Até a década de 1990, Brasil e Argentina eram indistinguíveis. Já hoje, o Brasil tem muitos problemas, mas, quando se olha para a Argentina, tem-se a impressão de que pertencemos a outro planeta.
A vida diária associada à inflação é simplesmente um verdadeiro caos. A inflação nos últimos 12 meses foi de 288% — e continua aumentando. A inflação média mensal nos primeiros três meses de 2024 foi de 15%. Os reajustes de uma série de variáveis, que até alguns anos atrás eram anuais, passaram para semestrais, depois quadrimestrais, trimestrais e às vezes mensais. O país se prepara para a enésima negociação com o FMI, há greves, incerteza, etc. O Brasil já foi assim — no passado.
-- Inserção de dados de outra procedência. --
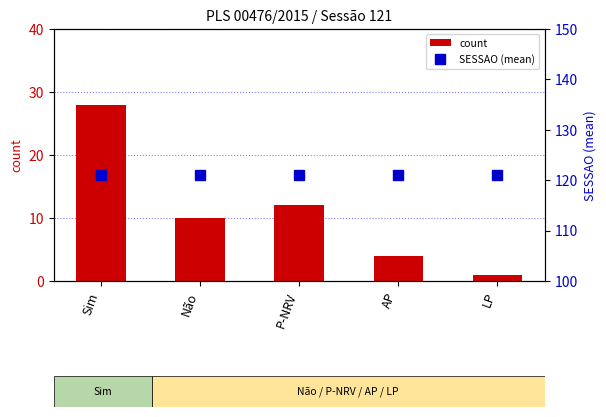

Reading right to left, what are all the values shown in this chart?

count: LP=1	AP=4	P-NRV=12	Não=10	Sim=28
SESSAO (mean): LP=121	AP=121	P-NRV=121	Não=121	Sim=121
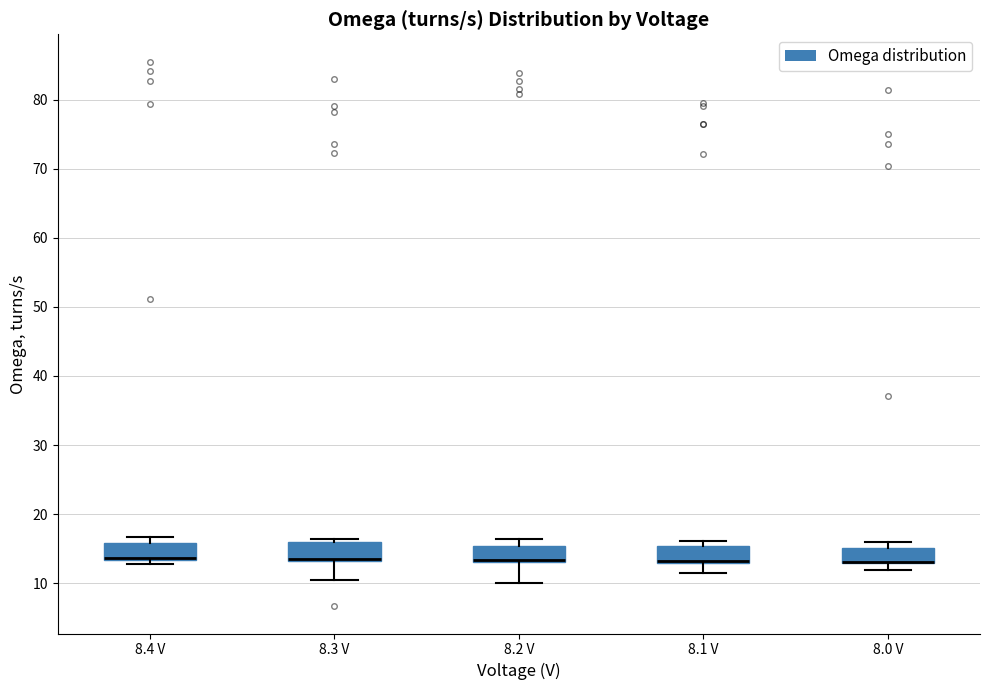

Reading left to right, transcribe this box plot: for each box, give where its median line is, the range the box spans, and where its two whiskers end, as read against the y-axis. The values are not printed on the chart, so give them approximately, as read against the axis.

8.4 V: median 14 (drawn on the box's lower edge), box 13 to 16, whiskers 13 (just below the box's lower edge) to 17
8.3 V: median 14 (drawn on the box's lower edge), box 13 to 16, whiskers 10 to 16 (just above the box's upper edge)
8.2 V: median 13 (drawn on the box's lower edge), box 13 to 15, whiskers 10 to 16
8.1 V: median 13 (drawn on the box's lower edge), box 13 to 15, whiskers 11 to 16
8.0 V: median 13 (drawn on the box's lower edge), box 13 to 15, whiskers 12 to 16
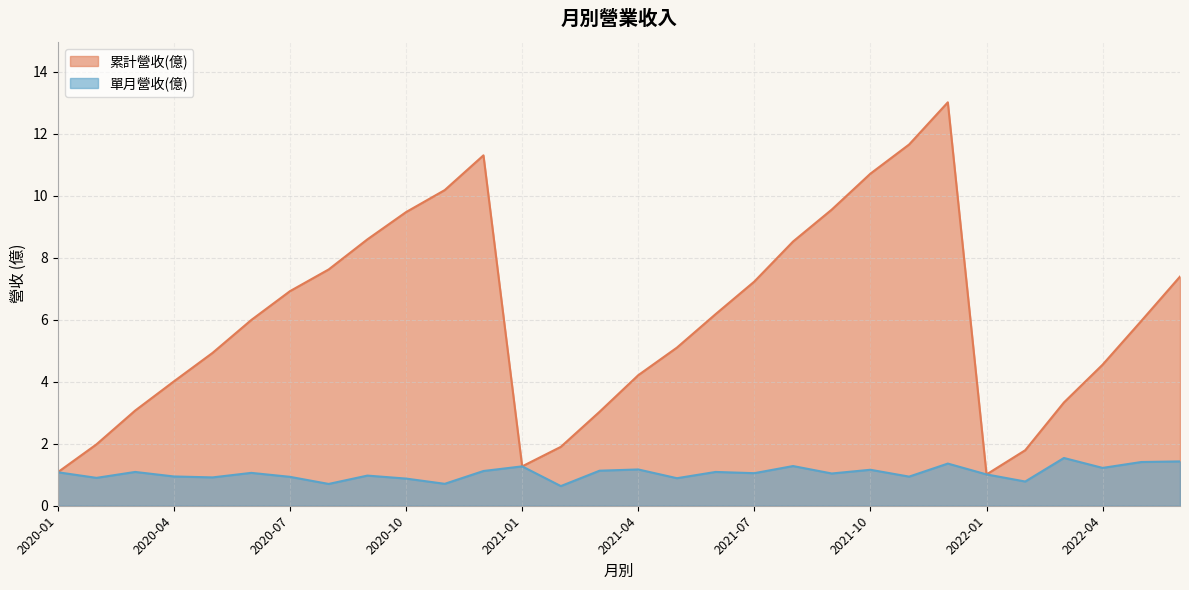

At which category is the sum across all series the highest?

2021-12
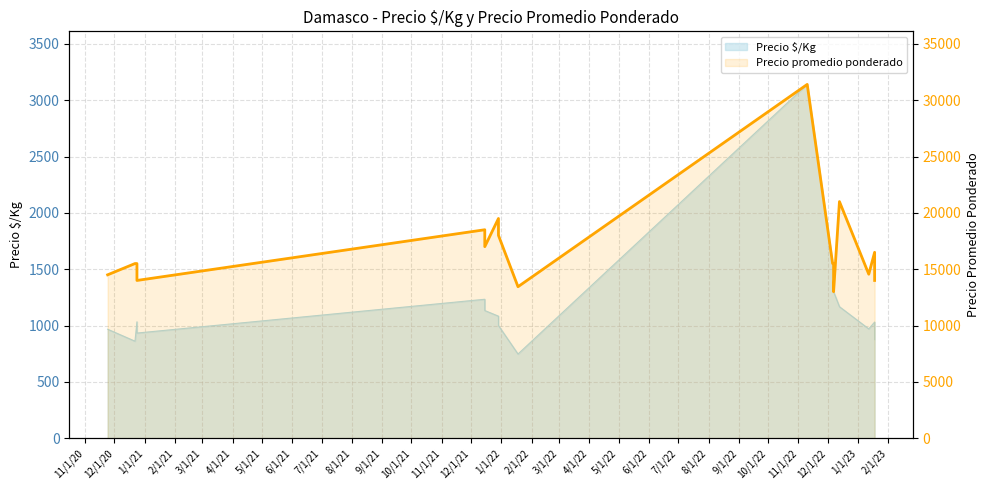

What is the maximum value shown in the chart?

31400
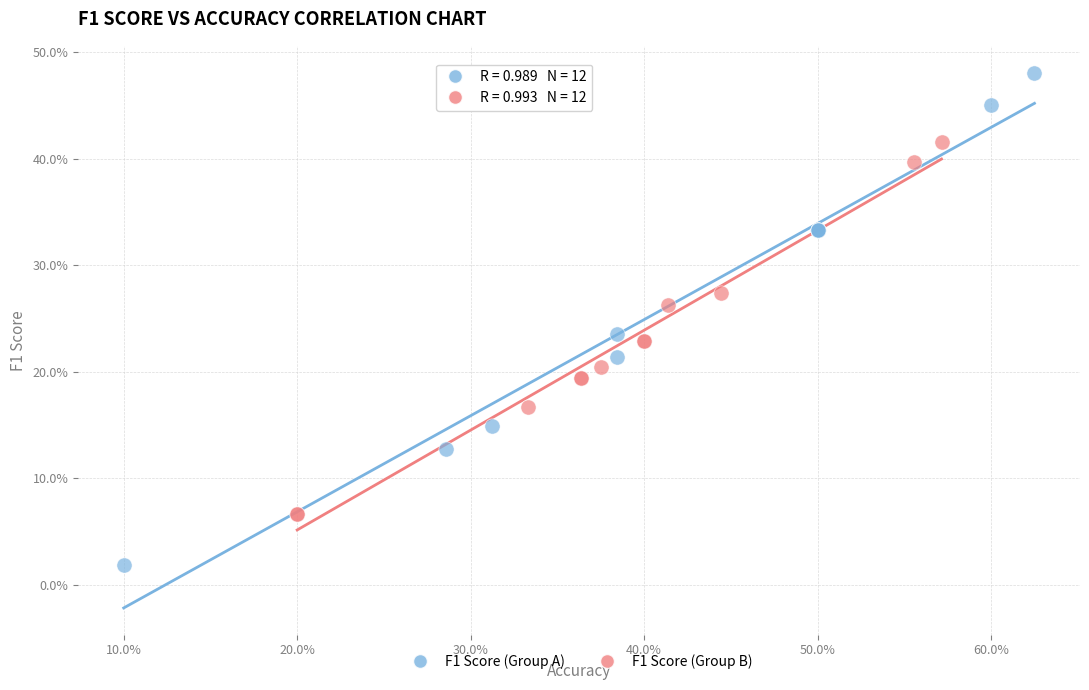

What are all the series names shown in the legend?

F1 Score (Group A), F1 Score (Group B)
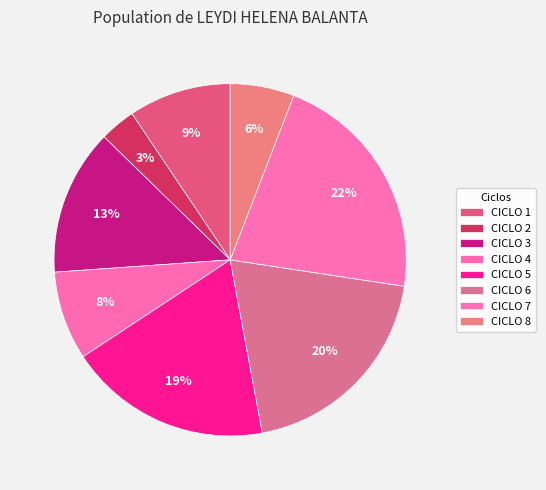

To the nearest percent, what is the combined percentage of CICLO 4 and CICLO 7?

30%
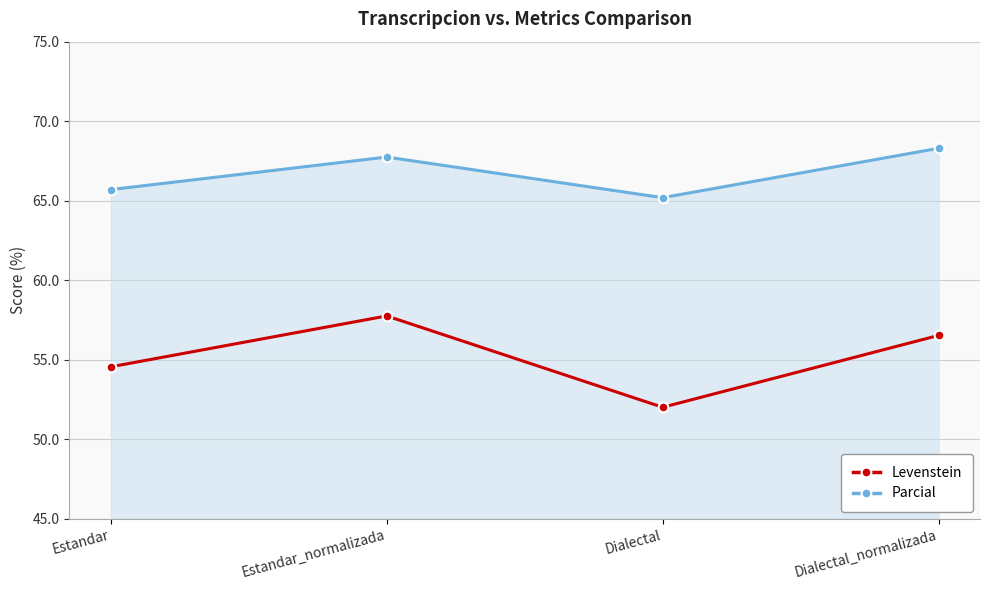

Reading left to right, what are all the values shown in this chart?

Levenstein: 54.5	57.7	52.0	56.5
Parcial: 65.7	67.7	65.2	68.3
Se não é mais, agora que o Plano Real se encaminha para fazer seu 30.º aniversário em junho, é o momento de fazer o devido reconhecimento ao papel que um conjunto de indivíduos teve em 1994 para produzir essa transformação que se tornou um divisor de águas no Brasil.
Quando se vê o que é o dia a dia no país hermano, às voltas com as mesmas questões nossas de 30 anos atrás, percebe-se a dimensão do que aquela equipe foi capaz de fazer. Sob a condução política de FHC e a hábil regência de Pedro Malan, o grupo dos “pais do Real”, o dream team composto por Gustavo Franco, Pérsio Arida, Edmar Bacha, André Lara Resende e Winston Fritsch, contando também com o benefício da reflexão de anos anteriores feita por Francisco Lopes e Eduardo Modiano — embora não estivessem na equipe — elaborou um plano com grande dose de engenho. Ele foi fruto de dez anos de uma rica discussão no âmbito do Departamento de Economia da PUC-RJ, sob a liderança intelectual de Dionísio Dias Carneiro e Rogério Werneck.
Foi esse plano que permitiu passar de um Brasil de uma inflação de 50% ao mês para virar um país com uma inflação de 4% — ao ano. Plano esse que — cabe lembrar — contou na época com a crítica ferrenha do PT, que a ele se opôs de todas as formas, com o argumento de que teria efeitos recessivos e seria um fracasso, como os anteriores cinco planos de estabilização tentados desde 1986.
Não há hoje na Argentina, pelo menos por enquanto, uma reflexão consolidada acerca de como implementar um plano de estabilização e desindexar a economia, como havia no Brasil em 1994. E, muito menos, alguém com a habilidade de FHC. Liderança política e consistência técnica: feliz do país quando essas duas coisas se juntam. Foi a combinação zodiacal que o Brasil teve há 30 anos.